原告代理人の織田弁護士が「傍聴人もいることだから」と訴訟内容を要約して陳述することを希望、裁判官から意向を聞かれた被告代理人代表(?)は「しかるべく」と答えたが、次に声が聞けたのは日程確認の時でしたね。ところで後の人たち、特に後ろの席に座った4人は何のために来ていたのでしょう? 裁判官に対する威圧?
原告Aさんの陳述は、「裁判員になって心身に大きな傷を負い…」「平穏な日々を奪われ、仕事も失い…」「よくわからないまま死刑判決に関与してしまったという罪の意識…」「このような苦しみを味わうのは私を最後にしてほしい…」。切々と訴えられる声は切れ途切れになり、読み上げることができない部分もあったようで… 聞いているこちらも身につまされる思いで涙が出そうになりました。向かって左に座っている裁判官も少し辛そうな表情を浮かべたような気がしました(右側と裁判長の顔は見えずです)。
なお、Aさんの意見陳述は全文を28日にアップする予定です。
福島地裁に行ったとき、何か感じた違和感。それは、どこに地裁に行ってもある裁判員制度の横断幕も窓に貼り付けてあるスローガンも何一つないからでした。まさか今日の裁判のために外した?
庁舎内では「裁判所」と書いた腕章をまいた職員がわらわらと動き、一大イベントの様相です。傍聴整理券を配付し抽選終了まで昼食がお預けだった人もいたようです。裁判終了後、原告団が近くの弁護士会館へ徒歩で移動するときもトランシーバーでどこかへ報告、職員が敷地外まで付き添って来ます。

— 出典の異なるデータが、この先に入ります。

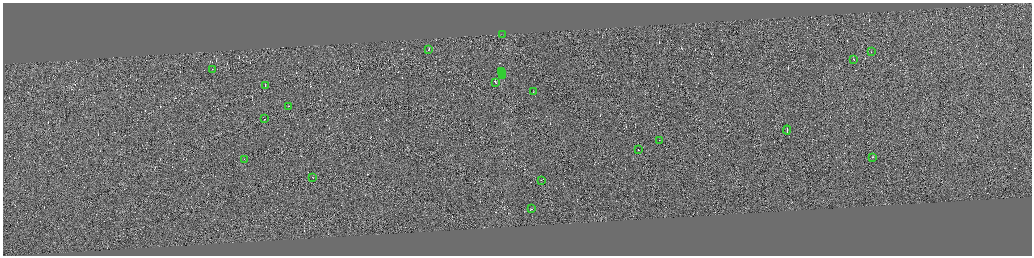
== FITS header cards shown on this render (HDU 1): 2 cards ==
NAXIS1  =                 4117
NAXIS2  =                 1013

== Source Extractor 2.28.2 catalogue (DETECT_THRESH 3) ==
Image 4117 x 1013 px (HDU 1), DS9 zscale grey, zoomed out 1/4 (1 PNG px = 4 x 4 image px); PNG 1034 x 258 px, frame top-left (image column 3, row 1010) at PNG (3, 3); each listed source drawn as its Kron ellipse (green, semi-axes under 4 px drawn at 4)
Background -0.00215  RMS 1.7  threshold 5.17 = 3 sigma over >= 5 px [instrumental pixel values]
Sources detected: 478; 457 cannot appear on this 1/4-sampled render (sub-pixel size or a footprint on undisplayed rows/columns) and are neither listed nor drawn; the other 21 listed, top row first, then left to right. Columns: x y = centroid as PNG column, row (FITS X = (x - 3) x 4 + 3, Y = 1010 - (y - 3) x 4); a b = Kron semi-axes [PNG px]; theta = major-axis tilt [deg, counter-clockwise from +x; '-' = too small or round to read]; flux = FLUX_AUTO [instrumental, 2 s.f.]
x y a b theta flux
502 34 2 1 - 460000
429 49 2 1 - 4400
871 52 2 1 - 2500
853 59 2 1 - 7700
212 69 2 1 - 2400
502 72 2 1 - 3900
502 73 2 1 - 4700
502 75 2 1 - 3800
495 82 3 1 - 6700
265 85 2 1 - 3000
533 92 2 1 - 2000
288 106 2 1 - 3300
265 119 2 1 - 4200
787 130 4 1 - 8700
660 140 2 1 - 3600
638 150 2 1 - 2900
873 157 2 1 - 5100
244 159 2 1 - 5700
313 177 2 1 - 940
541 180 2 1 - 4100
532 209 2 1 - 5500
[457 sub-pixel or undisplayed-footprint detections neither listed nor drawn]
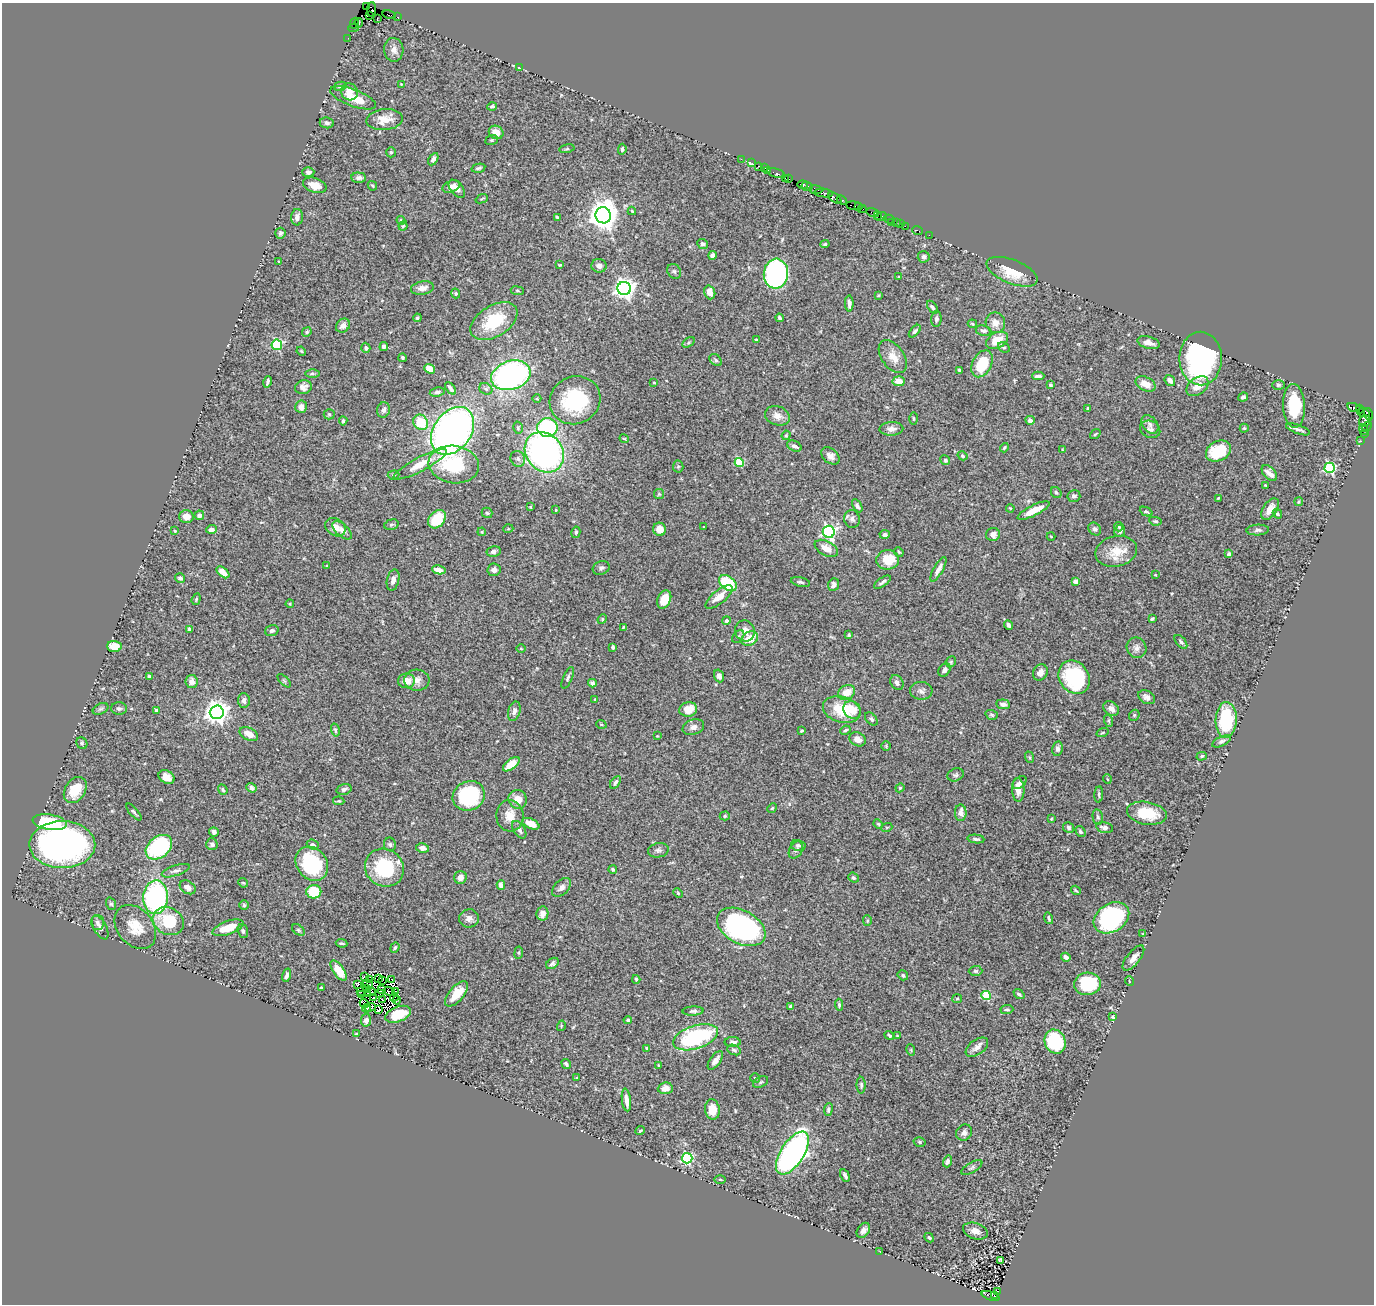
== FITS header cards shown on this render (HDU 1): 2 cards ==
NAXIS1  =                 1372
NAXIS2  =                 1302

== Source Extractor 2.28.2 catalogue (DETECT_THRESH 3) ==
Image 1372 x 1302 px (HDU 1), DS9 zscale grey, 1 PNG px = 1 image px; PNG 1376 x 1306 px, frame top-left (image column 1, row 1302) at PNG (2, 3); each listed source drawn as its Kron ellipse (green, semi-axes under 4 px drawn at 4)
Background 0.639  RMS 0.023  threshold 0.0703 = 3 sigma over >= 5 px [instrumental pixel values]
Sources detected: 472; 8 with non-positive FLUX_AUTO (blend fragments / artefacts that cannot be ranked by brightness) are neither listed nor drawn; the other 464 listed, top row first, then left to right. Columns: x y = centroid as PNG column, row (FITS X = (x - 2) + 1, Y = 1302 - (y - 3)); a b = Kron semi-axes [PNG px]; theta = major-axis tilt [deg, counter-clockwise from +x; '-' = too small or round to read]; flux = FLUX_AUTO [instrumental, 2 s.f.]
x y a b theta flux
366 7 3 2 - 13
371 9 7 4 84 85
389 15 7 3 -12 88
369 16 3 3 - 120
398 17 3 2 - 33
377 19 4 2 - 20
354 23 6 3 63 35
359 23 4 3 - 83
354 28 5 3 - 78
348 38 2 2 - 17
394 50 12 9 -85 10
520 68 4 2 - 1.6
401 84 3 3 - 0.92
340 86 6 4 14 3.8
349 92 9 8 - 15
353 98 24 8 -20 30
492 106 5 4 - 2.8
384 120 18 10 4 22
327 123 7 5 -6 4.3
496 132 7 6 - 17
492 140 6 5 - 2.4
567 149 7 3 13 1.8
622 149 5 3 - 3
391 152 5 5 - 2.8
433 159 7 4 59 5.4
741 159 2 2 - 27
752 163 4 2 - 30
758 166 2 2 - 35
478 168 7 4 13 3.3
765 168 3 2 - 25
768 170 2 2 - 25
308 172 6 5 - 4.3
776 173 9 2 -18 110
359 178 7 5 -3 5.3
785 178 2 2 - 19
789 179 3 2 - 45
315 185 12 7 -18 21
803 185 5 4 - 140
372 186 5 4 - 1.9
451 186 9 5 22 7.5
807 186 5 3 - 57
457 189 11 6 -51 12
816 190 7 3 -8 250
823 193 9 3 -6 380
835 198 8 3 -39 180
482 199 6 3 22 1.6
842 200 6 3 -44 150
854 206 8 3 -8 160
858 207 3 3 - 81
862 209 4 2 - 78
632 211 4 4 - 2.1
873 213 6 2 -17 92
603 215 8 7 - 2500
878 215 3 2 - 60
297 217 8 6 87 7.6
557 217 3 3 - 2.6
881 217 6 3 8 110
889 219 5 3 - 48
401 220 4 3 - 1.5
891 222 2 2 - 35
896 222 3 3 - 80
900 224 3 2 - 17
403 226 4 4 - 1.8
905 226 2 2 - 33
917 230 5 3 - 39
280 233 5 5 - 3.3
929 235 2 2 - 24
703 244 5 5 - 4.4
825 244 4 4 - 2.1
713 255 4 4 - 7.9
924 257 6 5 - 4.7
279 262 4 3 - 1.2
560 265 3 3 - 1.6
599 266 7 6 - 8.1
674 271 8 6 -54 3.9
1012 272 27 12 -22 41
776 274 15 12 85 280
899 277 3 2 - 1.1
422 288 12 6 10 10
624 288 7 6 - 930
517 291 6 3 -8 1.9
710 292 7 5 -72 13
456 293 5 4 - 2.3
878 295 4 3 - 1.4
849 303 8 4 -88 7.5
932 307 7 4 -55 3.2
417 318 4 3 - 2.5
779 318 4 3 - 2.9
936 319 8 5 87 4.2
494 321 26 15 31 69
995 323 10 9 - 13
972 324 4 3 - 1.9
343 326 7 6 - 8.8
915 331 7 4 47 3.2
983 331 7 5 -7 5.5
307 332 5 4 - 2.3
756 340 3 2 - 1.5
997 340 12 7 28 27
689 342 7 4 32 2.4
1149 343 11 6 -16 10
277 345 5 5 - 140
384 346 4 4 - 4.2
1004 347 6 4 -29 2.7
366 348 5 4 - 3.8
301 351 5 3 - 1.5
893 357 18 11 -54 19
402 358 4 3 - 2.9
1201 359 27 21 -89 280
716 360 7 5 -43 3.4
982 364 14 9 62 64
429 369 5 4 - 24
959 370 4 3 - 2
312 374 7 4 0 2.7
511 375 20 14 18 410
1038 376 6 3 2 4.6
899 381 6 5 - 16
1170 381 6 4 -52 8.6
267 382 6 3 77 3.5
654 382 4 2 - 1.1
1145 384 10 7 -27 17
1050 385 4 3 - 3.6
1278 385 6 5 - 2.7
1198 386 12 8 37 17
303 387 8 7 - 8.4
451 388 7 3 -52 5.1
486 389 7 5 -29 3.1
437 392 7 4 7 3.2
1243 397 5 4 - 2.8
537 399 4 3 - 1.3
575 400 26 23 29 130
1294 406 22 11 -87 69
301 407 6 6 - 8.4
1354 407 7 3 -17 200
1088 409 3 3 - 2.7
1360 409 4 3 - 26
384 410 8 6 72 5
1364 413 6 3 -9 21
329 414 5 5 - 2.3
1368 414 6 2 -74 43
777 416 13 9 -20 11
913 418 6 3 -89 1.6
1030 420 4 4 - 6.4
343 421 4 3 - 2.6
1365 421 6 5 - 260
421 422 8 7 - 53
1150 424 10 7 -53 6.2
1367 427 6 3 47 23
518 428 6 4 -76 2.5
547 428 10 9 - 140
1244 428 4 4 - 2.1
891 429 12 7 3 8.9
1150 429 10 8 -26 6.7
1298 429 13 3 -20 5.2
1363 429 5 3 - 75
453 431 26 18 54 720
1095 434 6 3 36 1.9
1364 434 3 2 - 25
786 435 5 4 - 1.7
624 439 5 3 - 1.6
1360 441 3 2 - 9.6
794 446 7 5 -25 4.6
1004 448 5 4 - 2.2
1062 450 3 2 - 1.1
1218 451 13 10 28 58
544 452 21 18 -49 510
830 456 10 7 -39 10
963 456 5 4 - 2.6
518 459 8 7 - 4.5
945 460 5 4 - 3
739 462 4 4 - 77
420 464 30 7 28 31
454 465 25 18 -7 93
678 467 6 5 - 2.4
1330 468 5 5 - 190
1269 473 9 5 -47 9.8
394 475 6 4 4 3.3
1265 485 3 2 - 1.1
1056 492 6 5 - 2.9
659 494 5 5 - 1.9
1074 496 6 5 - 5
1218 498 4 3 - 1.4
1299 502 4 4 - 2
857 506 7 4 -61 4
530 507 3 3 - 1.4
1010 508 4 3 - 1.3
1270 509 12 7 57 14
556 510 4 3 - 1.5
1034 510 17 5 26 28
1146 512 7 3 -25 2.9
487 513 5 5 - 2.4
1277 514 5 4 - 2
199 515 5 4 - 5.4
186 516 7 6 - 11
437 519 10 7 49 46
852 519 9 7 -73 5.8
1155 521 6 4 -10 2.2
391 525 7 5 16 3.2
335 527 11 8 -33 15
704 527 2 2 - 0.93
1119 527 5 4 - 1.6
211 529 5 4 - 7.3
508 529 5 3 - 1.3
660 529 7 6 - 14
1095 529 7 5 -45 4.7
342 530 12 6 -43 7.7
1258 530 11 5 3 4.5
175 531 4 3 - 1.5
1120 531 6 5 - 4.2
482 532 4 3 - 1.2
576 532 6 4 79 2.6
829 532 6 6 - 350
885 534 5 4 - 4.6
993 534 7 6 - 8.7
1051 536 4 3 - 1.1
826 548 13 7 -28 16
494 551 7 5 13 5.3
1116 551 21 15 12 31
899 552 5 4 - 2.1
1229 554 4 3 - 2.9
888 560 11 10 - 41
327 566 3 3 - 1.4
601 568 8 6 19 4.7
938 569 14 4 61 9.6
439 570 7 4 -13 12
494 570 6 6 - 7.1
223 572 7 4 -40 15
1155 575 3 2 - 1.2
180 578 5 4 - 4.7
393 580 10 6 76 7.8
1076 581 4 4 - 14
800 582 10 4 -13 3.7
882 582 10 3 36 4
728 583 10 6 -40 80
834 585 6 5 - 5.5
719 597 16 6 40 18
196 599 6 4 70 1.9
664 599 9 6 66 24
290 604 4 4 - 1.7
602 619 5 4 - 1.9
1152 619 4 3 - 2.2
726 621 4 4 - 2.9
1008 625 5 3 - 5.9
623 627 3 2 - 1.4
189 629 4 3 - 7.3
272 631 7 5 17 4.4
745 631 11 9 -67 12
849 635 3 3 - 2.5
738 636 7 5 48 3.2
750 638 9 6 27 26
1181 642 8 4 -49 3.5
114 646 7 5 -4 28
613 647 4 3 - 3.7
1136 648 10 9 - 8.9
521 649 5 3 - 1.6
951 662 6 5 - 2
945 670 7 5 55 5
1040 672 8 7 - 9.3
719 676 6 5 - 4.9
149 677 4 3 - 3.8
1074 677 17 14 -55 140
568 678 11 4 67 3.8
417 680 12 10 -4 11
191 681 6 6 - 8.7
284 681 8 3 -45 2.2
406 681 8 7 - 17
592 683 4 4 - 4.3
897 683 8 6 -59 5.5
921 691 11 9 -3 7.2
846 692 9 7 32 22
1147 697 9 6 -29 6.7
244 700 7 6 - 6.3
595 700 4 3 - 1.3
1003 704 7 5 -6 5.9
101 709 8 5 26 3.5
119 709 8 6 -1 4.1
688 709 9 7 14 24
1111 709 8 6 -35 8.9
842 710 19 13 -17 61
852 710 9 8 - 19
156 711 4 4 - 11
514 711 10 6 74 7
217 712 7 7 - 1300
992 715 6 4 -18 2.5
1134 715 6 5 - 2.1
871 719 7 5 -49 3.5
1226 720 18 10 88 94
1109 721 6 4 -71 2.1
601 724 5 3 - 1.5
693 727 11 7 19 8.8
335 730 7 4 -76 2.6
845 730 5 3 - 2.4
801 731 3 3 - 2
1102 733 6 3 19 1.6
249 734 10 6 -28 12
657 736 3 3 - 1.1
858 739 8 6 -27 10
1222 741 10 4 25 4.4
82 743 6 5 - 2.5
886 746 4 4 - 1.5
1057 749 7 5 80 5.6
1202 756 5 4 - 2.3
1029 757 6 4 -71 2.3
511 764 10 5 39 25
956 775 8 6 20 3.7
167 777 8 6 -35 11
1107 779 5 3 - 1.5
615 782 7 4 57 4.7
1020 783 8 5 42 7.5
251 788 5 4 - 4
900 788 4 4 - 1.8
344 789 7 5 17 5.2
75 790 14 10 57 32
223 790 5 4 - 2.6
1018 790 12 6 -87 12
1099 794 8 4 85 2.7
469 796 16 14 27 130
518 799 9 9 - 19
339 801 5 4 - 1.7
772 808 5 4 - 2
134 812 10 3 -50 2.7
961 813 8 5 89 11
1147 813 20 11 -10 49
510 816 16 13 -83 21
725 816 5 4 - 2.4
1098 817 8 5 -79 3.7
1051 819 4 3 - 1.3
50 822 17 7 -9 94
531 824 9 5 -24 13
878 824 5 4 - 1.8
887 827 5 3 - 1.4
1069 827 6 5 - 3.6
1105 827 9 5 -12 7
519 830 10 5 -56 5.8
1080 831 6 4 -55 3.3
214 832 5 4 - 4.3
976 839 8 4 -6 3.5
212 844 6 5 - 4.8
390 844 7 6 - 3.5
62 845 33 23 -1 590
313 845 6 4 -21 2.8
798 846 7 5 -11 3.7
159 847 15 10 38 170
422 848 6 4 -13 8.5
658 850 10 7 10 5.6
796 850 9 6 61 4.5
312 864 18 15 -52 120
384 868 20 18 -37 100
613 869 4 4 - 2.7
176 871 14 5 19 6
460 877 6 6 - 11
853 878 5 4 - 2.5
243 883 5 4 - 2
501 885 4 4 - 8.8
188 887 8 6 -31 9.5
562 887 11 7 44 7.8
1076 890 5 2 - 2.2
314 892 7 6 - 57
678 893 5 3 - 1.5
155 897 17 12 87 260
111 904 6 5 - 2.6
244 905 4 4 - 2.5
542 913 7 6 - 12
469 918 10 9 - 7.8
1049 918 6 3 -73 3
1111 918 19 14 32 250
168 921 16 13 -28 69
867 921 5 4 - 2
97 922 7 6 - 5.3
135 927 24 18 -51 34
741 927 26 16 -29 350
100 928 13 6 -61 5.6
228 928 16 6 20 31
298 930 7 4 -37 2.6
243 931 7 5 -71 3.8
1143 934 3 3 - 1.8
342 943 6 3 -8 2.4
395 947 5 4 - 2.7
519 953 6 3 82 1.8
1066 957 5 4 - 6.8
1133 958 15 6 51 13
552 963 7 5 37 4.1
339 970 11 5 -56 29
976 971 7 5 1 3
287 975 7 4 73 4.1
903 975 5 4 - 3.3
364 976 4 2 - 1.8
379 979 2 2 - 2.1
392 979 3 2 - 1.9
636 979 4 3 - 2.4
370 980 2 2 - 0.61
382 980 3 2 - 1.2
1129 981 5 3 - 1.1
358 984 3 2 - 0.45
368 984 5 2 - 0.079
1088 984 13 11 6 76
321 988 3 3 - 2.1
367 988 4 2 - 4.8
381 990 4 2 - 0.15
360 991 3 2 - 3.5
389 991 6 2 -22 1.6
395 991 3 2 - 2.2
370 992 5 2 - 1.4
379 993 3 2 - 2.8
367 994 4 2 - 3.6
457 994 15 7 49 32
1019 994 6 4 -37 2.7
362 995 2 2 - 0.92
986 995 4 4 - 79
373 997 2 2 - 1.1
394 997 4 2 - 2.3
957 999 5 4 - 1.9
382 1000 2 2 - 1.7
397 1000 4 2 - 1.6
364 1004 4 2 - 0.38
839 1005 6 4 -86 2.9
791 1006 3 3 - 3.6
370 1007 5 4 - 2.3
366 1008 4 2 - 2.9
379 1010 3 3 - 1.5
1007 1010 6 4 3 2.9
693 1011 10 4 3 4
398 1014 13 7 22 35
1113 1017 4 4 - 2.7
366 1020 6 5 - 6.9
628 1020 4 4 - 3.1
561 1026 5 3 - 1.4
356 1034 4 3 - 1.5
889 1035 5 3 - 3
897 1036 3 3 - 1.3
696 1037 23 11 18 150
1055 1041 12 10 -66 110
733 1042 8 5 -1 5.6
977 1047 13 7 37 8.7
647 1048 4 3 - 2
734 1050 7 5 -24 3.8
911 1050 6 3 -73 1.6
715 1060 11 5 54 8.5
566 1064 5 3 - 3.7
659 1065 3 2 - 1.6
577 1078 3 3 - 1.3
755 1078 5 4 - 2.3
761 1082 8 5 27 3.2
861 1085 8 4 -89 3.6
665 1088 7 6 - 13
626 1100 11 4 -82 12
828 1109 6 4 84 3.5
712 1110 10 7 -82 21
640 1131 5 3 - 2
964 1133 8 7 - 5.7
920 1142 6 4 -16 2.6
792 1153 24 11 57 520
687 1158 5 5 - 190
947 1161 6 4 73 3.8
972 1167 12 4 30 3.6
845 1175 6 3 -62 4.1
720 1179 5 3 - 1.7
863 1230 8 5 54 6.5
975 1231 13 8 -19 10
929 1238 5 3 - 2.2
880 1252 3 2 - 2.2
1000 1260 3 3 - 1.8
997 1291 3 2 - 60
991 1296 9 3 -20 480
994 1296 4 3 - 170
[8 non-positive-flux detections neither listed nor drawn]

記者会見終了後、庁舎の駐車場へ戻ったときにも「お疲れ様でした」との声かけで数名がお出迎え。最後は内線電話で「いま、原告の方も代理人の方も車で退庁されました。マスコミのぶら下がりはありませんでした(いえ、それまでぶら下がっていたんですけどね)」と報告。職員にすれば「大変な一日」だったのでしょうか。
被告の国は仙台地裁で受けてくれれば良いものをとか思っていたのかもしれません。
*次回口頭弁論は12月10日15時(午後3時)からです。多くの方に傍聴していただきたいと思います。